*Your goal*
The listing below holds a line with "right elbow: (86, 147)" and a later line with "nose: (470, 860)". Write out those two lines and every line between them, exactly, and nothing else.

*Supplied records*
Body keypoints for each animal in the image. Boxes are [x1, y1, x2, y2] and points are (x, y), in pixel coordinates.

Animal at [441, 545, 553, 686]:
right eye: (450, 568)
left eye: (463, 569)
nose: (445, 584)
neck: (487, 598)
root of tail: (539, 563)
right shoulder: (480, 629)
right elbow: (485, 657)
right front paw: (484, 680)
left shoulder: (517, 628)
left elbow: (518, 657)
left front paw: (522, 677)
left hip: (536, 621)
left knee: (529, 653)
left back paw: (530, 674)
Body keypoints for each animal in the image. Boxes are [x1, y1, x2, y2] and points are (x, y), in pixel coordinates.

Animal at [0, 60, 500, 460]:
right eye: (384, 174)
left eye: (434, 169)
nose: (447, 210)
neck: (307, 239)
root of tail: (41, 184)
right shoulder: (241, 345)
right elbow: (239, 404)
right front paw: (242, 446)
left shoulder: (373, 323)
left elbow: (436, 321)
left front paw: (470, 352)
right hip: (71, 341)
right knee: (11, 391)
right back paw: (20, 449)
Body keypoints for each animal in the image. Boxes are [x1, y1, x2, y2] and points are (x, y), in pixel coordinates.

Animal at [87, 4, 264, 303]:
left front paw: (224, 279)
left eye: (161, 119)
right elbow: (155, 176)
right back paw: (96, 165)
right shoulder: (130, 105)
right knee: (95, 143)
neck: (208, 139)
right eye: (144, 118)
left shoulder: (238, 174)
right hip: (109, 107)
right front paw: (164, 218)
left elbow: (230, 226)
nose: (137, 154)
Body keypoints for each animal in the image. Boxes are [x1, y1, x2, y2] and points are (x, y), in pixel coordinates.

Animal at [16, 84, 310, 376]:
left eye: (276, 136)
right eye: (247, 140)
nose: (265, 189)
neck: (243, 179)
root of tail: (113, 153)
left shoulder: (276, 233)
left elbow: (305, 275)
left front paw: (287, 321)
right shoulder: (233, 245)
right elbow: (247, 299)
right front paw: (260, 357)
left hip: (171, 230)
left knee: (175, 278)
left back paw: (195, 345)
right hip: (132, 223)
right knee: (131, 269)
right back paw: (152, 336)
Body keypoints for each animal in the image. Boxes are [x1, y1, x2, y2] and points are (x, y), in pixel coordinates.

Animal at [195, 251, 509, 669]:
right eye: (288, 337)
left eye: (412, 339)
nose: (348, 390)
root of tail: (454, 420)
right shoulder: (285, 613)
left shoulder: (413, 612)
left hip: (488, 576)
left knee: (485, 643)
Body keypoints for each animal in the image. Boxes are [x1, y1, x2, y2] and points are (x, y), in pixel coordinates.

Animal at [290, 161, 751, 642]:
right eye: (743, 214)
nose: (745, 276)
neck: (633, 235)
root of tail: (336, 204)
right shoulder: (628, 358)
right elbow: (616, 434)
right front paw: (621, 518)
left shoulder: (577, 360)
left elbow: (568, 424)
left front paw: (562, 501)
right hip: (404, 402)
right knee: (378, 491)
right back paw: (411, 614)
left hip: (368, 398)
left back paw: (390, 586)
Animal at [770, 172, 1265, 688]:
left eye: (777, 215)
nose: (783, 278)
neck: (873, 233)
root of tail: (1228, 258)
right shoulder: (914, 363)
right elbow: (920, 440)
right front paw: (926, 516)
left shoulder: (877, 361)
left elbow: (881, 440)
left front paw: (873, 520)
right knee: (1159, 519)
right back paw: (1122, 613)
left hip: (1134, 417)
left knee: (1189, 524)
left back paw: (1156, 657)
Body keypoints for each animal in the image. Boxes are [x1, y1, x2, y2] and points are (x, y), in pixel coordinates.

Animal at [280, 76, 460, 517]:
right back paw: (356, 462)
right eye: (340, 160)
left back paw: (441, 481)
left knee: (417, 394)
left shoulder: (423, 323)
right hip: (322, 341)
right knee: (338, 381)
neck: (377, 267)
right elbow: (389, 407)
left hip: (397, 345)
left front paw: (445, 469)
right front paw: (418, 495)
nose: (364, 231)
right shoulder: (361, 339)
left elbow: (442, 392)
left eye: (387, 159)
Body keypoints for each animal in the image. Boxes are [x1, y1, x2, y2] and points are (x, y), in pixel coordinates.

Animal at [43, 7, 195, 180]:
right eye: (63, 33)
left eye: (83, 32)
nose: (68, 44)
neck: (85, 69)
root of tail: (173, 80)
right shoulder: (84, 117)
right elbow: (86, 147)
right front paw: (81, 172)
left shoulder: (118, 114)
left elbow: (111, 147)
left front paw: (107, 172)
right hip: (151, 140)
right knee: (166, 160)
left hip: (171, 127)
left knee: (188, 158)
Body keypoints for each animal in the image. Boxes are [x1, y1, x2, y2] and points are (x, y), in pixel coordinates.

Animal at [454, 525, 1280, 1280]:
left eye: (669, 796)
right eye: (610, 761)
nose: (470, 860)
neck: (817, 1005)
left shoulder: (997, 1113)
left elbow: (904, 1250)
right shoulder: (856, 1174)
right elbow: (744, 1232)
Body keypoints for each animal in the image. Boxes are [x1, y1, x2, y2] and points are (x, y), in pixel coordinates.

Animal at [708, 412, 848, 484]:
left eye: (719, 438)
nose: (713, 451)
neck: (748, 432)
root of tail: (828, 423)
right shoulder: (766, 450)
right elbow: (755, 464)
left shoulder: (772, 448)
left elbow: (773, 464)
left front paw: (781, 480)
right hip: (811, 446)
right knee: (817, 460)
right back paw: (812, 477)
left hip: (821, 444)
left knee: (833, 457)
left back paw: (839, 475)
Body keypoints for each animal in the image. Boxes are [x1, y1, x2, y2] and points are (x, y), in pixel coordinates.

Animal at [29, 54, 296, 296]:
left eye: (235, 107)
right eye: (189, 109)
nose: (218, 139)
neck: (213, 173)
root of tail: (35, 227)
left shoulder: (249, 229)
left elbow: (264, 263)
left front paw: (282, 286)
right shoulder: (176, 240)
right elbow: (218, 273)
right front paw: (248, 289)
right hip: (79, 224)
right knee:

*Exercise result*
right elbow: (86, 147)
right front paw: (81, 172)
left shoulder: (118, 114)
left elbow: (111, 147)
left front paw: (107, 172)
right hip: (151, 140)
right knee: (166, 160)
left hip: (171, 127)
left knee: (188, 158)
Body keypoints for each animal in the image. Boxes are [x1, y1, x2, y2] and points are (x, y), in pixel coordinates.

Animal at [454, 525, 1280, 1280]:
left eye: (669, 796)
right eye: (610, 761)
nose: (470, 860)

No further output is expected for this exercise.